All this functionality was built by Kim herself over the course of a few years. Most would agree that traditional development would have required a medium sized team on each of the more than a dozen modules she has implemented over nearly that same time frame.


The Sokil Group consists of six companies that provide transportation and logistics across Canada. It is a family run company first incorporated in 1951. They have three primary locations across Canada, 200 employees, and almost as many trucks. They haul any type of cargo except liquids, such as petroleum.
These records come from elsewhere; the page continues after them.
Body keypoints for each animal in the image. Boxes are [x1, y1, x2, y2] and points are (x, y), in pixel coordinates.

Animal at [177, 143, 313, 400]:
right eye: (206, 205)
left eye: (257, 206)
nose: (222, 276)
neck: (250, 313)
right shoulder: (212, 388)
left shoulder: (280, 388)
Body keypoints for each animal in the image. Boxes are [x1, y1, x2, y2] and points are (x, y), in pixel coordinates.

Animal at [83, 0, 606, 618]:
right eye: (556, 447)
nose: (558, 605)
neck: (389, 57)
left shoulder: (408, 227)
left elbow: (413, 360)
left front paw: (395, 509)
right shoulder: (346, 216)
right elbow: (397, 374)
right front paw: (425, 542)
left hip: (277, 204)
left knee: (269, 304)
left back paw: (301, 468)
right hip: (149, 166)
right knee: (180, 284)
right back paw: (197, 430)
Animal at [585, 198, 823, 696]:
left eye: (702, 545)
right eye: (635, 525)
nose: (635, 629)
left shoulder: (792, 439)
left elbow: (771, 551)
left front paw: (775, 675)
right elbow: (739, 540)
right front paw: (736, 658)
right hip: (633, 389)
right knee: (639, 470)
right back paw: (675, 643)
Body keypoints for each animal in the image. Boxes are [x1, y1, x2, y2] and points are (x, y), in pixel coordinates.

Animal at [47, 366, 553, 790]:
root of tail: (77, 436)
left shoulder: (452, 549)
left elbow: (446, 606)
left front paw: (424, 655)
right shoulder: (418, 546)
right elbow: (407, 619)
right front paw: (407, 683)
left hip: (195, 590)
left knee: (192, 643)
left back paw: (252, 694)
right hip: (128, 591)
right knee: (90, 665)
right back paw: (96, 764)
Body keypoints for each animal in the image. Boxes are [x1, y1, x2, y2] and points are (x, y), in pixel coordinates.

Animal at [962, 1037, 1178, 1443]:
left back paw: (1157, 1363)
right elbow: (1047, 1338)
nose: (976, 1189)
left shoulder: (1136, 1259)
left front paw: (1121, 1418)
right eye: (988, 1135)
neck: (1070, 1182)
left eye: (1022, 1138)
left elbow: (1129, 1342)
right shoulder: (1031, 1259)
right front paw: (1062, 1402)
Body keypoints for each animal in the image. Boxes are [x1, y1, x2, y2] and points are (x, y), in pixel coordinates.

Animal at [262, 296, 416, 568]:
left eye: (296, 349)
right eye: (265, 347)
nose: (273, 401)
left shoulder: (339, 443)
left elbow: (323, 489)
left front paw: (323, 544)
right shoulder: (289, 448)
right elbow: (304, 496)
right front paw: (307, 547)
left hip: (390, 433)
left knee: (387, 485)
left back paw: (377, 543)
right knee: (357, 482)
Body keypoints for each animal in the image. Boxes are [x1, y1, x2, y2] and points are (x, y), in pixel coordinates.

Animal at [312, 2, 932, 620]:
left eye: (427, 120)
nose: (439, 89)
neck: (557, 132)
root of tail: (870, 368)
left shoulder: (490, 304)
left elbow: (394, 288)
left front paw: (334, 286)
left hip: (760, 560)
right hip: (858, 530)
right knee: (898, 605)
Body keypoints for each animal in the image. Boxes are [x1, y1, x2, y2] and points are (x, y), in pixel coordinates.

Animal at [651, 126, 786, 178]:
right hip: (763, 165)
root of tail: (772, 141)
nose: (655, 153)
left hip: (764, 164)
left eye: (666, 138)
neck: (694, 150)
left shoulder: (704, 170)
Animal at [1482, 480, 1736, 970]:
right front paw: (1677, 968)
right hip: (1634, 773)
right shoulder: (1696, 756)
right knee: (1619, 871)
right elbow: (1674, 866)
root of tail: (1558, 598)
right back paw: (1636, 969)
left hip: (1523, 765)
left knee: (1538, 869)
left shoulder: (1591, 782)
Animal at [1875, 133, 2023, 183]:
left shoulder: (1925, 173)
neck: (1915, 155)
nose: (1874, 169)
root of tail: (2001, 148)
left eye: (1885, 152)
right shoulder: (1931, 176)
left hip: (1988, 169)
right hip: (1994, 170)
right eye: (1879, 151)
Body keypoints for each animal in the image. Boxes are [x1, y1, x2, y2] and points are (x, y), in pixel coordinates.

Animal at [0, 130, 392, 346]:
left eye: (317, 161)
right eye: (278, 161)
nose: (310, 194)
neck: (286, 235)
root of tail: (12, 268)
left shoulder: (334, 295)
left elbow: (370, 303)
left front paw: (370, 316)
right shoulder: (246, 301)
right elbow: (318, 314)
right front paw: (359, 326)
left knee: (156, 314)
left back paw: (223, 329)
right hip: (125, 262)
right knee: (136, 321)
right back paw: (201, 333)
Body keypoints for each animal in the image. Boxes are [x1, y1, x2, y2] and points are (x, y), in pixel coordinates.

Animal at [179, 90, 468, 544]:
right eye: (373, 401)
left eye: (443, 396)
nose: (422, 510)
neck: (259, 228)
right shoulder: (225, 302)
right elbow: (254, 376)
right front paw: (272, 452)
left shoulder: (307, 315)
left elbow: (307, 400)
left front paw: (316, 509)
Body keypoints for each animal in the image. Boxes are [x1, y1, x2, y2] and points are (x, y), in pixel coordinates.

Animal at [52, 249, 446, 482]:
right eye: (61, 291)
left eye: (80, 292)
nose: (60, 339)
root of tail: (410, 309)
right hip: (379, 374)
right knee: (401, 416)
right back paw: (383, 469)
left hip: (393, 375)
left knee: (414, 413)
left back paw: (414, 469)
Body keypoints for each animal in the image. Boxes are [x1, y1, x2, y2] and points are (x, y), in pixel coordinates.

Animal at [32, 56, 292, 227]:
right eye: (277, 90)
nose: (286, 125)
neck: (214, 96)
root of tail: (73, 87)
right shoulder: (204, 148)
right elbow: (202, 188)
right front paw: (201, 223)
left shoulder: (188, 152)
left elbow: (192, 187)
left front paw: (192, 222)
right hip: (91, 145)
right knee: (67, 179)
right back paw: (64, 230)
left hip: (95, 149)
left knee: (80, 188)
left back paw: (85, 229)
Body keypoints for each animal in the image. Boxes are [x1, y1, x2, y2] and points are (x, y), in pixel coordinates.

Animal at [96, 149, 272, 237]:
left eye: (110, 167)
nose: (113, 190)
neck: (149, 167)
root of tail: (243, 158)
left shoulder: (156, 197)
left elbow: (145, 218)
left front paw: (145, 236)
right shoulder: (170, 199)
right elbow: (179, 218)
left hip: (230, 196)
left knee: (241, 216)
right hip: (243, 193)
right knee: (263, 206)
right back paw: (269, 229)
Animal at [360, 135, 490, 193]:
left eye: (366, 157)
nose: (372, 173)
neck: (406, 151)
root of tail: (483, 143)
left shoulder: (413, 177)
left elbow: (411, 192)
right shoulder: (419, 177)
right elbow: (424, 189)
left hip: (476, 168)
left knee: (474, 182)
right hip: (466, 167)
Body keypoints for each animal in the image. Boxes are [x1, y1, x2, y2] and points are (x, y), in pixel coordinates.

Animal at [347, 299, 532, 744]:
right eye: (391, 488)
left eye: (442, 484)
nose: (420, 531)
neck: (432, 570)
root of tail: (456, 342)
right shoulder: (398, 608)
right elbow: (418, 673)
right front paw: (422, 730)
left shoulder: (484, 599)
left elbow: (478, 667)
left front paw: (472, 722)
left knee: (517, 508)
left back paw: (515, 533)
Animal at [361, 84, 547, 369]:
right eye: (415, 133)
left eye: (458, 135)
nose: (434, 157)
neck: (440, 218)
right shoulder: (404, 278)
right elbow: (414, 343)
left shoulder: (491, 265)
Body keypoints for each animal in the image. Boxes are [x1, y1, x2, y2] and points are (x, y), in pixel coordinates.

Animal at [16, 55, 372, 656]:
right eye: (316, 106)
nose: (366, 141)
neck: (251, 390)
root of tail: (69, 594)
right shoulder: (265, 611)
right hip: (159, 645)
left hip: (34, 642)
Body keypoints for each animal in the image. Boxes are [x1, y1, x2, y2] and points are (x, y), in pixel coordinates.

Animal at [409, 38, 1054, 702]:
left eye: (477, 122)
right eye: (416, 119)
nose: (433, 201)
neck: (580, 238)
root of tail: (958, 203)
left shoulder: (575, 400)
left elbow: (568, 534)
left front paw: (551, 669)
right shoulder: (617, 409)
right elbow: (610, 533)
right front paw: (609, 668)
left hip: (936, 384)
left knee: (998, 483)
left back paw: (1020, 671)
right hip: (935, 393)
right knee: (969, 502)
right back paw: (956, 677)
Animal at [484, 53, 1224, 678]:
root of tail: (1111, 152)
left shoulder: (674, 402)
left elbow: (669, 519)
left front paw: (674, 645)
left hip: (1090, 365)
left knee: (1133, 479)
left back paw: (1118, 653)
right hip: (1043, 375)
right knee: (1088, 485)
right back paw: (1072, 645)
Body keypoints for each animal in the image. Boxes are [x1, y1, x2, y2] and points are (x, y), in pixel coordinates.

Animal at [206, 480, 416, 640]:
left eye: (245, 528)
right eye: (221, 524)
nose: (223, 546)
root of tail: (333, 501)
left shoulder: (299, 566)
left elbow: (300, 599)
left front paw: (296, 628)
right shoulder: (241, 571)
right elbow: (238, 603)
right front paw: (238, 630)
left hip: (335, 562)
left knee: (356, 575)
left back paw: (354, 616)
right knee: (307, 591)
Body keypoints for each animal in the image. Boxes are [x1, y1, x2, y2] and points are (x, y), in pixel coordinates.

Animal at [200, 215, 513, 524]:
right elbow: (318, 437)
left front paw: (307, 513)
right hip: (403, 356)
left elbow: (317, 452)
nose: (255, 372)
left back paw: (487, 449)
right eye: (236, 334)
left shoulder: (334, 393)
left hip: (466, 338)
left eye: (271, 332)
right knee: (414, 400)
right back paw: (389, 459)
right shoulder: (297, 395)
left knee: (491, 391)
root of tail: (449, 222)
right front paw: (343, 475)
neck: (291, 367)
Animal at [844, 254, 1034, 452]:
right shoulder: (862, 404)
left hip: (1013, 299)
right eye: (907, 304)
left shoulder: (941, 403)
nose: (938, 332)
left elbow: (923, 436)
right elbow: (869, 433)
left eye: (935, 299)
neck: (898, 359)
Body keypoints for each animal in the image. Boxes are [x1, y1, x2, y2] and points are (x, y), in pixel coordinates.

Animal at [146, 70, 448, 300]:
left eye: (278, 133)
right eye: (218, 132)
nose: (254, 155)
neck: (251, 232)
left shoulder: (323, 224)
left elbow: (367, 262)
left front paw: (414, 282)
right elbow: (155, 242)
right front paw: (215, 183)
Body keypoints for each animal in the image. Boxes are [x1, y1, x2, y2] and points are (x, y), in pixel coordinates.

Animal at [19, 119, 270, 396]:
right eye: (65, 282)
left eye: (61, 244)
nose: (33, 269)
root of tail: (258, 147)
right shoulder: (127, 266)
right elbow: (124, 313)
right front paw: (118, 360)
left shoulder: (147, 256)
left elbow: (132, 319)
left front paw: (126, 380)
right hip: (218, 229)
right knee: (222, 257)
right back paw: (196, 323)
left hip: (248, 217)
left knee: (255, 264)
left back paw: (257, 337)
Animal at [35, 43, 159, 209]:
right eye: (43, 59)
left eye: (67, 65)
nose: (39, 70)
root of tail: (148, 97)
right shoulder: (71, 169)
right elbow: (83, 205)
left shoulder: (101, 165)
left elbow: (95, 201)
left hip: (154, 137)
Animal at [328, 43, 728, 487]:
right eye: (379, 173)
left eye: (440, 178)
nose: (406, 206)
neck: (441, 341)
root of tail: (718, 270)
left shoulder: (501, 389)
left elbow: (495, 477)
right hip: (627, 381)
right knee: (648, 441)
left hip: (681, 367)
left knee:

Kim Sokil, a granddaughter of founder John Sokil, is the third generation of family to manage the firm. Kim has spent her entire career in IT. In the early part of her career she worked at Sokil for a few stints, but then went off to a career that included Telecom, Medical systems, Government Agencies and IT consulting. Over the years she had implemented many ERP and other packaged applications. She returned to Sokil in 2015 only to find a system that she had helped implement in 1992 was still alive and kicking, but arguably past end of life. That platform was an IBM AS/400 system originally based on a package but highly modified. In the intervening 20+ years the hardware had been upgraded once, but IBM had informed them that it would no longer be supported.

The Evaluation Process

Kim's first priority was to move functionality off their legacy AS/400 system. One of her first decisions, that is shared a lot these days, was to get out of the business of managing computer hardware and move the system to the cloud. It was her second decision that is the focus of this case study. Kim decided she was not buying a package. This is still a minority decision, especially for a small to medium sized business. I asked her why. She told me in her consulting career she had worked on a great many package implementations. In her experience, most didn't deliver the functionality that the client needed. They rarely completed on time and were poor value for money. The base packages that most firms started with were rarely even close to the functionality needed. Further, she said once you commit to a package the vendor will provide upgrades which are often disruptive, and if in the inevitable case that you have modified the package, no longer forward compatible. She knew enough to know what she didn't want.

She set out on a quest to find a platform or an environment or a set of tools where she could build and maintain the functionality they needed. Over the next 6 months she engaged in over a dozen trial implementations. She would bring a product in house, build a representative part of a solution and explore how easy was it to build screens, reports, validation and the like. Most were not up to her expectations.

Then she tried a product called AppSynergy (then ParaSQL). The AppSynergy system is a model driven, data-centric low code environment that runs on top of an advanced federated database that abstracts out the majority of integration complexity. While that wasn't what Kim was looking for specifically, she recognized its capability when she tried it out.

In a Nutshell

"Fast development, great built-in features, not a lot of coding needed, supports all of our ERP needs. Easy report generation. Knowledgeable support resources. Allowances for larger applications. Quick publishing, can be done while users are on the system - thus no down time. User security roles down to the field/column level. Group security available. Living in Google land allows our users to adapt to in-house applications quickly as the look and feel is very familiar. No hardware, networking needed. Pay for what you need, grow when you need it. API integration."